“Scrape and rebuild” of Columbine High School would follow public process, possible bond issue

Before any proposal to tear down and rebuild Columbine High School moves forward, the Jefferson County community would have to approve of the idea through an informal survey and subsequent public meetings, then likely agree to fund the project through a ballot question.

Jeffco Public Schools spokeswoman Tammy Schiff said the district is starting with a survey on the district’s website to gauge whether the public supports building a new Columbine High School in an effort to thwart the “morbid fascination” with the site of the 1999 massacre. That survey closes Friday.

Polls conducted online aren’t perfect, because anyone in the world can take them and it’s difficult to be sure one person didn’t participate multiple times, but the idea is to inexpensively gauge whether the community wants to proceed with the conversation, she said.

“It’s very exploratory right now,” she said.

If there appears to be interest in replacing the school, public meetings will come next. If comments at the meetings indicate the community wants to move forward, the district could start crafting a ballot question and conduct a more scientific poll to test voter support, Schiff said.

The school board would have to vote by August to put a tax question on the ballot, she said. The district estimates it could ask for $60 million to $70 million in bonds.

It isn’t clear yet if Jeffco Public Schools could reallocate $15 million from the district’s latest bond issue that was supposed to go toward a host of renovations at Columbine, including an addition, new security cameras, more secure doors and updates to the plumbing, lighting and climate control systems.

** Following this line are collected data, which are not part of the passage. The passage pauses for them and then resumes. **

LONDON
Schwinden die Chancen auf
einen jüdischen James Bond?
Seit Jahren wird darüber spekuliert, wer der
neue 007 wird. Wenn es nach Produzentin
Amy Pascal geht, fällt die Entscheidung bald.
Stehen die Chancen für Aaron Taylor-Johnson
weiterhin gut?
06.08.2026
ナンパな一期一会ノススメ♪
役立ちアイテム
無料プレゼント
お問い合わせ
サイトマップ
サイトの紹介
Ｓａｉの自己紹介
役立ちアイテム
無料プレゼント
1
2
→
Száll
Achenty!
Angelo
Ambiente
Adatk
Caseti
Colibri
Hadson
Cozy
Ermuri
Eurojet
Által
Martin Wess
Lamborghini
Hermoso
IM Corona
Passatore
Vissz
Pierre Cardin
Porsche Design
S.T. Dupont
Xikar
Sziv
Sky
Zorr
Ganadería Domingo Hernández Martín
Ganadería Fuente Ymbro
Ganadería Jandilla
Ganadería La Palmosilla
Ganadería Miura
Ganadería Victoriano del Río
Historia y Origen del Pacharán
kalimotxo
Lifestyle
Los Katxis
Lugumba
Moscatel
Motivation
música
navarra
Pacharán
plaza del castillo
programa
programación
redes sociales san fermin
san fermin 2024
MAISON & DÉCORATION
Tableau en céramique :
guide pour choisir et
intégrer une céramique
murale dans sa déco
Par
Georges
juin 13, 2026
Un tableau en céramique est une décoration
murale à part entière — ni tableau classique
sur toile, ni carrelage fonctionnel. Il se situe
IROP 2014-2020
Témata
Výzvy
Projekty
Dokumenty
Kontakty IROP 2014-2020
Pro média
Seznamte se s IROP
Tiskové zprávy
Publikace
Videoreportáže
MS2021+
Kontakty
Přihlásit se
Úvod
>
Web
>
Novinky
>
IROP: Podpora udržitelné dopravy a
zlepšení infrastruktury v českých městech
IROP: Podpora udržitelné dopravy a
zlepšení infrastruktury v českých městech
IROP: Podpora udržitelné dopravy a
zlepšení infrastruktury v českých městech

The building is about 40 years old, but the district determined it was more cost-effective to fix it than to knock it down, Schiff said. But getting rid of a magnet for people obsessed with a violent tragedy that took place 20 years ago might have a value to the community that isn’t as easy to calculate, she said.

“Before we go down that path (of renovating the school), because we’re on the runway for that, let’s find out how the community feels about ‘scrape and rebuild,’ ” she said.

There’s no consensus on whether it’s better to raze the site of a mass tragedy or reopen it.

The Newtown Public School District in Connecticut demolished Sandy Hook Elementary School, and reopened another school with the same name on a different site following the 2012 shooting.  Marjory Stoneman Douglas High School in Parkland, Fla., remains open following the 2018 shooting.

An Aurora theater where moviegoers were shot in 2012 reopened quickly after a renovation. The Pulse night club in Orlando, Fla., remains closed three years after it was attacked, and debate goes on about whether it should become a memorial.

And officials at STEM School Highlands Ranch haven’t released any information about how they will decide what to do with the building following a shooting that killed one and injured eight in May.

Jeffco Public Schools initially took a middle approach, initially closing Columbine and eventually tearing out the library where most of the killings took place, while leaving the rest of the school open.

But last week, Superintendent Jason Glass floated the idea of demolishing the building and erecting a new high school on the same property. Glass said the school remained an attraction for people with a troubling interest in the shootings, including Sol Pais, the Florida woman who set off a massive manhunt this spring before she was found dead of a self-inflicted gunshot wound.

Informal discussion with teachers and people in the community suggests Jeffco should keep the name and symbols of the school, Schiff said. Experts they consulted with believe people obsessed with the shooting won’t be likely to seek out a new Columbine High School, she said.

“It’s the structure and some of the history in the structure that’s an attraction,” she said.